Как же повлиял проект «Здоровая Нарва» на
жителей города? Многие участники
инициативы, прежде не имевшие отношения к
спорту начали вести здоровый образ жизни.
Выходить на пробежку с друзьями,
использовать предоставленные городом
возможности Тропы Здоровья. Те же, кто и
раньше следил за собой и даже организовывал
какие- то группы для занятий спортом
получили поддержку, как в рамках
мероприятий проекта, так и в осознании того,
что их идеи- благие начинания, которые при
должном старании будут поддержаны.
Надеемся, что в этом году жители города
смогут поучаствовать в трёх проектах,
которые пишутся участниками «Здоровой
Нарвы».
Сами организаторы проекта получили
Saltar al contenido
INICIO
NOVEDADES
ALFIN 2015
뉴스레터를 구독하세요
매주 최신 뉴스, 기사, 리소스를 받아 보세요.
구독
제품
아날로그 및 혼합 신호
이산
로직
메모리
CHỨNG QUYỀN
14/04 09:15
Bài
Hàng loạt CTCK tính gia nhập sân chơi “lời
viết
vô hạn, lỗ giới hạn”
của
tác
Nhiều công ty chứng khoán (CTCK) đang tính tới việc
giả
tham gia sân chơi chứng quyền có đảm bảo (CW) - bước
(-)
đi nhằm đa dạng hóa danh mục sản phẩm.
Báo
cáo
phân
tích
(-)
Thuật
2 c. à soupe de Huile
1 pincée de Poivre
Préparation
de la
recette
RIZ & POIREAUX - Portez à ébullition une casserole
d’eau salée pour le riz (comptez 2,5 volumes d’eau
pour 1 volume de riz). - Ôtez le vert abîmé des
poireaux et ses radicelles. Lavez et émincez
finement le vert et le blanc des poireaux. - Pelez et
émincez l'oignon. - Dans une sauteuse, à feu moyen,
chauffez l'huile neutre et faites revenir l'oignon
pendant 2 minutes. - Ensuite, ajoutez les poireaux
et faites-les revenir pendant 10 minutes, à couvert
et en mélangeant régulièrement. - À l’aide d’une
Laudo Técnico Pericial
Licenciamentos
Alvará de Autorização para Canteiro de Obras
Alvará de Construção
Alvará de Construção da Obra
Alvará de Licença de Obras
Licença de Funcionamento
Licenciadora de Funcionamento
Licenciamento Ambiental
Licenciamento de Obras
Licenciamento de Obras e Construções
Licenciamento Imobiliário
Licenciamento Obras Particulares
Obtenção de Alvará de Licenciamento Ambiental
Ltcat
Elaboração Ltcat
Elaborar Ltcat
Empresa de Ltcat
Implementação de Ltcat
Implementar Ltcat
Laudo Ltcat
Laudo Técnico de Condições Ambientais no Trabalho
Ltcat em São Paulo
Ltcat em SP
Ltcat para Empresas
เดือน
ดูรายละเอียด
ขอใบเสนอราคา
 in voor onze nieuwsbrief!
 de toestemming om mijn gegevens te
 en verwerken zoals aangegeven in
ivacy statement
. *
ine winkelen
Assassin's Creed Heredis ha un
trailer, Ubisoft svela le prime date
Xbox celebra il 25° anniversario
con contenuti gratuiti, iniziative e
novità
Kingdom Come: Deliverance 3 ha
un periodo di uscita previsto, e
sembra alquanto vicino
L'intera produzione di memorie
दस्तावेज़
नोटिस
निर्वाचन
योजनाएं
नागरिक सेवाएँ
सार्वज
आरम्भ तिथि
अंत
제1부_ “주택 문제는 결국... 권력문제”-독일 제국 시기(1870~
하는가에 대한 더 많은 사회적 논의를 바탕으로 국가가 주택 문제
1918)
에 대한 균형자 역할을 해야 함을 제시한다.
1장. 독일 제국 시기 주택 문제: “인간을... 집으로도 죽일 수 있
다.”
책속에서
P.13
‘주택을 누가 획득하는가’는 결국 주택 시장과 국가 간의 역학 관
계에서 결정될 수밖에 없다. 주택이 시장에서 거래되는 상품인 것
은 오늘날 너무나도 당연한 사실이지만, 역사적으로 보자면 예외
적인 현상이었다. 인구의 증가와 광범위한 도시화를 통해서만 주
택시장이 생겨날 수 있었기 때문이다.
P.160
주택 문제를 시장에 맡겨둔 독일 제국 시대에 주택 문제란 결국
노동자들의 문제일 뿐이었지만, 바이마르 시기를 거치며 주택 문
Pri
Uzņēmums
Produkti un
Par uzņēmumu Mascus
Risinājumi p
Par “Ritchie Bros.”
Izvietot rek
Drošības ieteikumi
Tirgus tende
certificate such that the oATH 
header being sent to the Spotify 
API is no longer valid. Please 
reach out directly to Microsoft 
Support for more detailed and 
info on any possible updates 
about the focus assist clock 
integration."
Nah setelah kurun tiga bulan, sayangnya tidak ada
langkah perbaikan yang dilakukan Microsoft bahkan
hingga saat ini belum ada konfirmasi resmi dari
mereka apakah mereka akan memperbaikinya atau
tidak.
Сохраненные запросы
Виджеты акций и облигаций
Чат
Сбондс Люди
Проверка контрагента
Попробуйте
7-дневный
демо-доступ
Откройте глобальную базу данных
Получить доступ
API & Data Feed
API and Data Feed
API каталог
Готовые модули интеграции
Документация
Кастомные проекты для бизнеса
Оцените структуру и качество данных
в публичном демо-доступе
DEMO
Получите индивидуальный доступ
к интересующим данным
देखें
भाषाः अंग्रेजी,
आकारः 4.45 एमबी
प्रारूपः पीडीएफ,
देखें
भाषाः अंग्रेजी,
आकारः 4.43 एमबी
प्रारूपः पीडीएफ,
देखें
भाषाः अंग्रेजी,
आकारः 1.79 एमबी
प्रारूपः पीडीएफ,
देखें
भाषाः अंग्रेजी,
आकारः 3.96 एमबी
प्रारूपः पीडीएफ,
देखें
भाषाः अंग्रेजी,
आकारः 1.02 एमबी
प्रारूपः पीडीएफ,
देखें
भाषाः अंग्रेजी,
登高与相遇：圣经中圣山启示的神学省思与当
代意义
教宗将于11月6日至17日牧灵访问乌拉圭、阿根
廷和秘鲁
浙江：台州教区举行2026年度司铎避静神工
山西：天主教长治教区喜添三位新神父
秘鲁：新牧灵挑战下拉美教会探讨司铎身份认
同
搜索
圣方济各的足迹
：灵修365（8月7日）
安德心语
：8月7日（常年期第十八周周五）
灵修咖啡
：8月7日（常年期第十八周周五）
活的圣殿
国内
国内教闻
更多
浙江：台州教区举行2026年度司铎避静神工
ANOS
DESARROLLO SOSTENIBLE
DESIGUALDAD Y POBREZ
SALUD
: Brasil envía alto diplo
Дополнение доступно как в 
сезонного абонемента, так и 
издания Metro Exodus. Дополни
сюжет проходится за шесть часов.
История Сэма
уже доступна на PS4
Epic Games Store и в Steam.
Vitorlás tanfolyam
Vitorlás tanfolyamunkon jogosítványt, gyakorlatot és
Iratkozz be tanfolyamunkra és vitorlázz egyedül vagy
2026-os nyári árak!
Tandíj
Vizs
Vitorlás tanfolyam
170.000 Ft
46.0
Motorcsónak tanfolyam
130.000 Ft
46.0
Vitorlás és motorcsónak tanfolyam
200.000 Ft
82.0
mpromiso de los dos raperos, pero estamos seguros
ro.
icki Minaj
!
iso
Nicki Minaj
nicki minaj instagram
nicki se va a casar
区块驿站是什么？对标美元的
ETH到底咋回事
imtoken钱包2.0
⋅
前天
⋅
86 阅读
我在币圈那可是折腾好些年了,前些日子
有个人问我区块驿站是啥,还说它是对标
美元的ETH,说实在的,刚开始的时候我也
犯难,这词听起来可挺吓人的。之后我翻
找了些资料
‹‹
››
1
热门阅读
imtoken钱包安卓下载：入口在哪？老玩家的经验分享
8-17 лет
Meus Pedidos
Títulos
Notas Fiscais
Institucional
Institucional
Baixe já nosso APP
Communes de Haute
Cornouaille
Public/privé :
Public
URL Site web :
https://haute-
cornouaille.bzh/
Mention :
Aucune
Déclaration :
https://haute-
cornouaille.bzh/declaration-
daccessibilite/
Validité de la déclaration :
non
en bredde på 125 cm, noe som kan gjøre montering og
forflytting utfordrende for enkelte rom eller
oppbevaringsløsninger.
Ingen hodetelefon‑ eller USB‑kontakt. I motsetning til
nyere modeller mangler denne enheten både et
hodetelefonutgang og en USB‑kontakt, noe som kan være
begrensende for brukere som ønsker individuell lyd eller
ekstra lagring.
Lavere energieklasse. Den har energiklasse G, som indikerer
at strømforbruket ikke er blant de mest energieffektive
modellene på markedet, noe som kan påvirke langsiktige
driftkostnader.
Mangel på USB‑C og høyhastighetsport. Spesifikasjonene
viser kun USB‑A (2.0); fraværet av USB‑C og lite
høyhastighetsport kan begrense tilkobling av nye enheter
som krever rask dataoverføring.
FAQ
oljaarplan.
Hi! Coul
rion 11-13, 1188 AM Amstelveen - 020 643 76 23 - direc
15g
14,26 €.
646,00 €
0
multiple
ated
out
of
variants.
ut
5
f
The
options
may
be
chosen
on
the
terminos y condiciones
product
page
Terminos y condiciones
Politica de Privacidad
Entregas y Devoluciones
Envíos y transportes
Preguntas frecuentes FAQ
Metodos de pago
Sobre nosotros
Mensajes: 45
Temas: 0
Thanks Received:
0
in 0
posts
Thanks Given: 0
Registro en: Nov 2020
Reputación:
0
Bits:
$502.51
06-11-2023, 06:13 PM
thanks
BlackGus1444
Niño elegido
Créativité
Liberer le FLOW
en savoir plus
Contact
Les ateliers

PROBLEM TO SOLVE: Which lines of the data contain the string "revenir"? Copy each one.

ANSWER SPACE:
chauffez l'huile neutre et faites revenir l'oignon
et faites-les revenir pendant 10 minutes, à couvert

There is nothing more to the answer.